Traditionally, there are several kinds of gongfu red tea: Zheng Shan Xiao Zhong (正山小种
), Qimen, Yixing red tea, zheng he (政和
), bailin (白琳
) and tanyang (坦洋
). As we were setting out on our fourth annual Global Tea Hut trip, we realized that we would also be traveling to one of these regions (Yixing), and knew we’d have access to some very nice red tea while there. Then, days before we left, a good friend of ours in Wuyi called and asked if Wu De could travel there at the end of the trip for a few days to help out with a CCTV film and brew at a large tea gathering. Wu De immediately realized that we would then be able to offer an expansion pack of two more gongfu red teas, worried that the Zheng Shan Xiao Zhong would make this impossible, as it is one of the most expensive teas produced on Earth.
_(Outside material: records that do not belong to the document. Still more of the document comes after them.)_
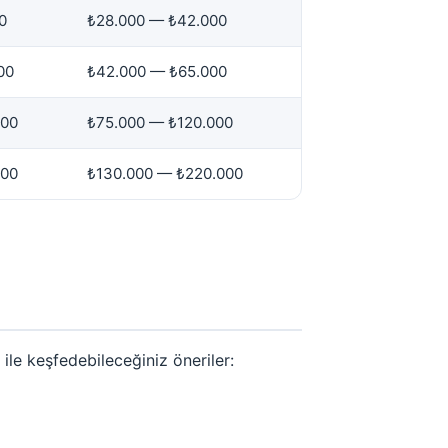
0
₺28.000 — ₺42.000
00
₺42.000 — ₺65.000
000
₺75.000 — ₺120.000
000
₺130.000 — ₺220.000
ile keşfedebileceğiniz öneriler:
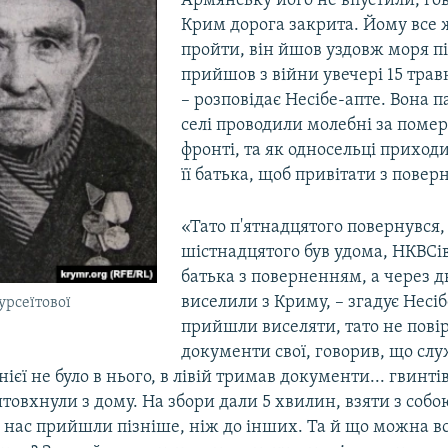
Армянську його не впустили, го
Крим дорога закрита. Йому все 
пройти, він йшов уздовж моря пі
прийшов з війни увечері 15 трав
– розповідає Несібе-апте. Вона па
селі проводили молебні за поме
фронті, та як односельці приход
її батька, щоб привітати з пове
«Тато п'ятнадцятого повернувся,
шістнадцятого був удома, НКВСів
батька з поверненням, а через д
виселили з Криму, – згадує Несіб
урсеїтової
прийшли виселяти, тато не пові
документи свої, говорив, що сл
нієї не було в нього, в лівій тримав документи... гвинті
товхнули з дому. На збори дали 5 хвилин, взяти з собо
о нас прийшли пізніше, ніж до інших. Та й що можна в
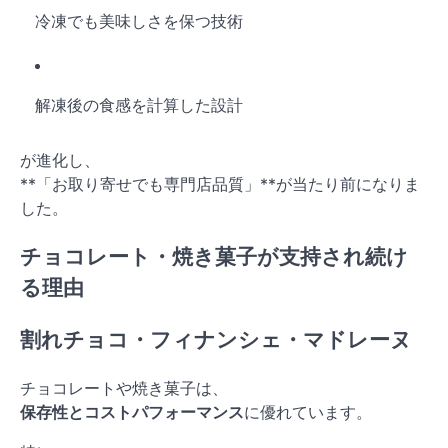
冷凍でも美味しさを保つ技術
解凍後の食感を計算した設計
が進化し、
**「お取り寄せでも専門店品質」**が当たり前になりま
した。
チョコレート・焼き菓子が支持され続け
る理由
割れチョコ・フィナンシェ・マドレーヌ
チョコレートや焼き菓子は、
保存性とコストパフォーマンス
に優れています。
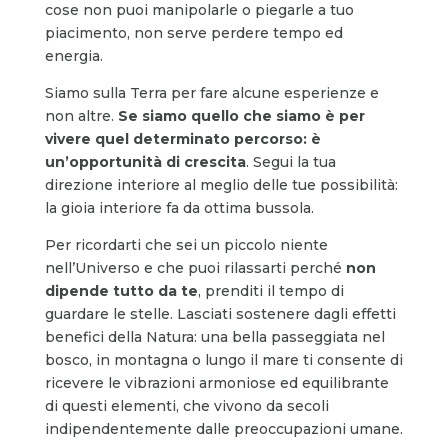
cose non puoi manipolarle o piegarle a tuo
piacimento, non serve perdere tempo ed
energia.
Siamo sulla Terra per fare alcune esperienze e
non altre.
Se siamo quello che siamo è per
vivere quel determinato percorso: è
un’opportunità di crescita
. Segui la tua
direzione interiore al meglio delle tue possibilità:
la gioia interiore fa da ottima bussola.
Per ricordarti che sei un piccolo niente
nell’Universo e che puoi rilassarti perché
non
dipende tutto da te
, prenditi il tempo di
guardare le stelle. Lasciati sostenere dagli effetti
benefici della Natura: una bella passeggiata nel
bosco, in montagna o lungo il mare ti consente di
ricevere le vibrazioni armoniose ed equilibrante
di questi elementi, che vivono da secoli
indipendentemente dalle preoccupazioni umane.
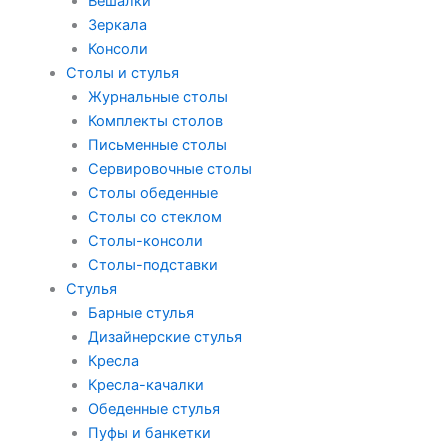
Вешалки
Зеркала
Консоли
Столы и стулья
Журнальные столы
Комплекты столов
Письменные столы
Сервировочные столы
Столы обеденные
Столы со стеклом
Столы-консоли
Столы-подставки
Стулья
Барные стулья
Дизайнерские стулья
Кресла
Кресла-качалки
Обеденные стулья
Пуфы и банкетки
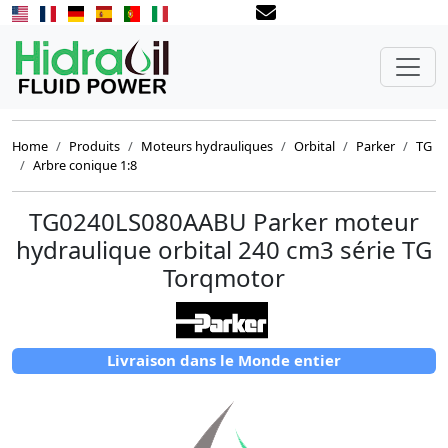
Home
Produits
Moteurs hydrauliques
Orbital
Parker
TG
Arbre conique 1:8
TG0240LS080AABU Parker moteur
hydraulique orbital 240 cm3 série TG
Torqmotor
Livraison dans le Monde entier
The defining feature of Zheng Shan Xiao Zhong is the drying, which is done with pinewood smoke. Most tea scholars agree that this began because the houses in Tongmu Village (桐木村
), the area where this tea is produced, were traditionally built alongside small roads in the mountains with little space surrounding them. For this reason, the locals learned to wither the tea in lofts above their living spaces. There are pine forests all around, so of course, these villagers would cook all their food, heat their water for drinking and bathing, and warm their homes with pine fires. The smoke from their daily lives would then drift up through the rafters to the tea that was withering in the lofts above. Tea is very sensitive to aromas, and will absorb whatever is around it. In Yunnan, camphor trees were often planted near tea trees and the tea tastes of camphor as a result. Tea leaves are also scented with flowers in the same way. As a result of this, Zheng Shan Xiao Zhong developed a smoky flavor, which was surprisingly appreciated by the market, including Western tea drinkers. After commercial production began, the tea was processed in a building called a “qing lou (青楼
),” a three- or four-story building with a large fireplace for smoking.
A lot of Xiao Zhong is smoked in ovens these days, or very casually, and not made in the traditional way. The highest grades, however, are still processed by hand in the old ways. Our tea comes from an organic farm with seed-propagated trees and was completely processed by hand. Such high grades of Xiao Zhong are amongst the most expensive teas produced in the world. Only aged teas rival it. For that reason, we thought we wouldn’t be able to get a nice version to share in an affordable expansion pack. Very generously, the farmer agreed to donate more than half the cost for this amazing tea so we could all get the chance to drink more gongfu red tea this month.
Red tea production probably came to Yixing from Qimen in the late nineteenth or early twentieth century. There were already many kinds of green tea produced in the area, so using bud sets to make red tea was a natural shift. Most local potters drink Yixing gongfu red tea over and over all day, rarely sampling any other tea. Our tea offered here is from a wild, organic farm up in the hills beyond some of the other gardens and plantations. Since it is wild, it is bolder and far less delicate than most Yixing red tea, but also much more unique, offering a depth of forest that the tea you drink in local shops over teapot discussions will never have.